Europe could be inundated with as many as 20 million African migrants over the coming years, the president of the European Parliament has warned.
Calling for an African Marshall Plan – a reference to the aid package handed to Europe by the U.S. following World War Two – Antonio Tajani has said Europe must also fund the building of refuges in Libya or face an ongoing migrant wave.
“Either we act now or 20 million Africans are going to come to Europe in the coming years,” Tajani told Die Welt.
Plans for migrant detention camps in Libya, where migrants can have their asylum claims processed before making the trip across the Mediterranean Sea, are proving controversial. Tajani said that the centres “will not be concentration camps”, explaining migrants will be able to access food, shelter, and medical treatment there for the months, or even years, it takes to have their claims processed.
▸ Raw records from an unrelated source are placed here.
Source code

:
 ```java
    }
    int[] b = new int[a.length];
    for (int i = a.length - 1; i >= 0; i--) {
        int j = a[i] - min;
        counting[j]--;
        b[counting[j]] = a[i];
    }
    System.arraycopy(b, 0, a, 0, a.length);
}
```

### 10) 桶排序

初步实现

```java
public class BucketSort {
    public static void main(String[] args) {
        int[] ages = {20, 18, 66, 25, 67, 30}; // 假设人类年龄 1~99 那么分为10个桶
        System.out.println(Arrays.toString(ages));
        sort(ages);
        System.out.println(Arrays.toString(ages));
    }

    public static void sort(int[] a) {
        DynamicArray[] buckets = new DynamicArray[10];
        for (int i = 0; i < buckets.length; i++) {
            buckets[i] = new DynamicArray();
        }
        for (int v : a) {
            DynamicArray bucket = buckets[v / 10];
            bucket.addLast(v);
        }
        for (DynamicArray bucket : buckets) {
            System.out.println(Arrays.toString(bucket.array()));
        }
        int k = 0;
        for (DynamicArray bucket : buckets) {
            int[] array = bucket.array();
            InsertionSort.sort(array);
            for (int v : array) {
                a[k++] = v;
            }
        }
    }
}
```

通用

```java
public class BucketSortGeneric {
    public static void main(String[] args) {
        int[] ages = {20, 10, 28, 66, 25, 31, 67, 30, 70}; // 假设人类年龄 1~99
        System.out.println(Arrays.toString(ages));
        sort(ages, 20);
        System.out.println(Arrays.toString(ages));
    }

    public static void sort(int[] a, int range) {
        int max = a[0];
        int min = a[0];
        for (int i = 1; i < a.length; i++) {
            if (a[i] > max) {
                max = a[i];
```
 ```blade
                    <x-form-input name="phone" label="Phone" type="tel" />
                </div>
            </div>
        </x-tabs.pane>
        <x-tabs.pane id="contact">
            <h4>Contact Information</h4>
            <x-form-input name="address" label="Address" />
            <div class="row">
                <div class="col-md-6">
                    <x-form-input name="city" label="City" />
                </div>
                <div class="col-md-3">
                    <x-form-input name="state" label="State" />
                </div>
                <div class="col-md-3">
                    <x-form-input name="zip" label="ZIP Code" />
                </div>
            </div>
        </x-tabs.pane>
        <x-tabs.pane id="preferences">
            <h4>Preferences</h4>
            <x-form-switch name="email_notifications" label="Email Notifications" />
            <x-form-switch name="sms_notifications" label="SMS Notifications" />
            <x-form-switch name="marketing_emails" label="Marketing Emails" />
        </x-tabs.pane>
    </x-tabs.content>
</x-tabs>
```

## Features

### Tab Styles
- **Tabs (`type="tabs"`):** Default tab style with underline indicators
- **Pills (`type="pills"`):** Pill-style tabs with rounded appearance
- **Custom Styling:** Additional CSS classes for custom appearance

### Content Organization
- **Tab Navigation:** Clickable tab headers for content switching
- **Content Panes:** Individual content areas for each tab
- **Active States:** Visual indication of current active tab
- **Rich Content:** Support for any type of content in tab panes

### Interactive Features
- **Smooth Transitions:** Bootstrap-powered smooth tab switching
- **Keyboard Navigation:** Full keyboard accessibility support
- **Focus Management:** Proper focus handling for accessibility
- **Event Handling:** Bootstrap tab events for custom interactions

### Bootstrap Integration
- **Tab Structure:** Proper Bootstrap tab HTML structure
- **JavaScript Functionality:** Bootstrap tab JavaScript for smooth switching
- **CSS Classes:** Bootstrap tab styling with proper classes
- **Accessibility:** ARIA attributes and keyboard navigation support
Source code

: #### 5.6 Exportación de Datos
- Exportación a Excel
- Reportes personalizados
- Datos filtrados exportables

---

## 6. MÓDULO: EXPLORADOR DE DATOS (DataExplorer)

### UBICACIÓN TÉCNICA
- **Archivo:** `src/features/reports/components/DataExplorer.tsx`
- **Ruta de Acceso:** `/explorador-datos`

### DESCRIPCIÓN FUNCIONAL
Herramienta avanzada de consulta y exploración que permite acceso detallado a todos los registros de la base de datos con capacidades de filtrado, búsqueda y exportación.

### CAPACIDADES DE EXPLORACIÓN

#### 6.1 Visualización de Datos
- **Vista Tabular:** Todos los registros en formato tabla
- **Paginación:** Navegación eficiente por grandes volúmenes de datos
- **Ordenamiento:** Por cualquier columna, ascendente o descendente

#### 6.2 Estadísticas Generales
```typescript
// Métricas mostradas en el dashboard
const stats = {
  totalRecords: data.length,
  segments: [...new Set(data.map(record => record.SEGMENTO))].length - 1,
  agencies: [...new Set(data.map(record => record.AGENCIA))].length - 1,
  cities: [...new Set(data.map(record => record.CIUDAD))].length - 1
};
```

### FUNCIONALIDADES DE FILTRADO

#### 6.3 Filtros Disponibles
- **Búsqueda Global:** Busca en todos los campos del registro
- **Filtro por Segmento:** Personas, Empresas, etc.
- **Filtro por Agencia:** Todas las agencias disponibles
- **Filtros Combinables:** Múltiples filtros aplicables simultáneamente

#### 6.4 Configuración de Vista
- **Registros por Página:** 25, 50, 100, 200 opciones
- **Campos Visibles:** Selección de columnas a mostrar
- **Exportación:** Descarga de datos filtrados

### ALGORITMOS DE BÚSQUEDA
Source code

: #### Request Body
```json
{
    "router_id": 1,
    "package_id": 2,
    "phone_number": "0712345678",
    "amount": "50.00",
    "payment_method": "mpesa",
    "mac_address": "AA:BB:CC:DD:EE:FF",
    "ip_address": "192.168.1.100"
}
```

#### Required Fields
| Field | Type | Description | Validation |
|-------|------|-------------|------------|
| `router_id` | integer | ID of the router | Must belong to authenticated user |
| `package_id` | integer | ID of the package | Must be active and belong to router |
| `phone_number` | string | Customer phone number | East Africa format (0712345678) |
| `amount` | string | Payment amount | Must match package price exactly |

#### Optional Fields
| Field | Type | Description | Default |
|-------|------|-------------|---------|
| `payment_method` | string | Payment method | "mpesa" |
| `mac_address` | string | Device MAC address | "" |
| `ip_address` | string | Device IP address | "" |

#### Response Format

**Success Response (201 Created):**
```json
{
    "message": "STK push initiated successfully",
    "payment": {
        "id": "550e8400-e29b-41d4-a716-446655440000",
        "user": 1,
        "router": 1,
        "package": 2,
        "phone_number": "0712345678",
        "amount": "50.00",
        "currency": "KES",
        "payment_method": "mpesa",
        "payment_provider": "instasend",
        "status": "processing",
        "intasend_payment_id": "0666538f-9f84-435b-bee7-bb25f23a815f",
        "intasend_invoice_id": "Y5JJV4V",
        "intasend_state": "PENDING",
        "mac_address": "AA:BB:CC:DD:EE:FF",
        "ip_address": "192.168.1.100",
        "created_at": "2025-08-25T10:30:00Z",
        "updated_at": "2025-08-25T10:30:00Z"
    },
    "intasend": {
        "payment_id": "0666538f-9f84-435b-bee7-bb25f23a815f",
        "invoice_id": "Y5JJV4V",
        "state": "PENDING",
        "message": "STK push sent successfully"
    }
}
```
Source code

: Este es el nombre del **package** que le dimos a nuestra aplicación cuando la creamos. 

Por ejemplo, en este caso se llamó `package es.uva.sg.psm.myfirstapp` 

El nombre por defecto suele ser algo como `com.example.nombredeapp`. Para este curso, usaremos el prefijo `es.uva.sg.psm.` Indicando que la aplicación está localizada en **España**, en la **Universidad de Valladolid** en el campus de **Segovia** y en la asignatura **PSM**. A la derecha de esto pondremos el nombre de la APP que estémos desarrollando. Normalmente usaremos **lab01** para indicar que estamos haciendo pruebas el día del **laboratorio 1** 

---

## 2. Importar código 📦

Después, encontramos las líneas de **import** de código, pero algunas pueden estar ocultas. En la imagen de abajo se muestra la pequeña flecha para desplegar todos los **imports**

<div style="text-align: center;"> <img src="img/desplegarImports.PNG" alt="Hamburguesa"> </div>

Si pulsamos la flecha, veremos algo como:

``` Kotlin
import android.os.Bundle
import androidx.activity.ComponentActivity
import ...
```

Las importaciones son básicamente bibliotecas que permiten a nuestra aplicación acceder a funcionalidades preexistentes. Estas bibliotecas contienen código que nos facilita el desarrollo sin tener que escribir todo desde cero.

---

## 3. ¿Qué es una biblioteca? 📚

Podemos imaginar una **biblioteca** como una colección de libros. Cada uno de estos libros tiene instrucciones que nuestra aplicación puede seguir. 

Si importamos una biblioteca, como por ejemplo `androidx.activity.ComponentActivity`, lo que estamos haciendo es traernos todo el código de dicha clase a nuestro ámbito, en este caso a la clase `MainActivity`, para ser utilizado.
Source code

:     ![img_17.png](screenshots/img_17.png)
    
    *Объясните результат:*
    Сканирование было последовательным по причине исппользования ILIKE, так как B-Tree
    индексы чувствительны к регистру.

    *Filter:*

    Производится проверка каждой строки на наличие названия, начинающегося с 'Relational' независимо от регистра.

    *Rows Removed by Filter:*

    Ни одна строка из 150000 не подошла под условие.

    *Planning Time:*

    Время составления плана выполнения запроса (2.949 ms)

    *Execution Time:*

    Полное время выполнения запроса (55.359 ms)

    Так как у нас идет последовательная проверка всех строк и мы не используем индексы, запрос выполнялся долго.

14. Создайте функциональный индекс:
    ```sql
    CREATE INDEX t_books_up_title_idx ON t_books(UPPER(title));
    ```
The German interior minister, Thomas de Maizière, has signalled his support for the plan. But Foreign Minister Sigmar Gabriel (SPD) has voiced opposition to the camps, telling a meeting of EU foreign ministers that Libya is “a very precarious place”.
Human rights groups have also opposed the idea, questioning whether the migrants would get a fair asylum hearing. “There will be no right-wing, individual and fair trial of asylum applications under European law in North African camps,” the German human rights group Pro Asyl said.
Among European leaders and NGOs, the ‘African Marshall Plan’ idea is less controversial. Plans are already underway to send billions in aid to African countries for education, agricultural modernisation, and infrastructure building in an attempt to deliver stability and democracy.
The European Commission has already agreed to send €62 billion in aid to a number of African countries including Mali, Nigeria, and Sudan in the hopes that better conditions at home will dissuade African economic migrants from making the trip north into Europe.
However, with Germany already on the hook for an extra €4.5 billion in European Union contributions in 2019, and the same again in 2020, and with youth unemployment rates in some member states still over 40 per cent, it remains to be seen whether the taxpayers of Europe will agree to have ever increasing amounts of their cash spent in this way.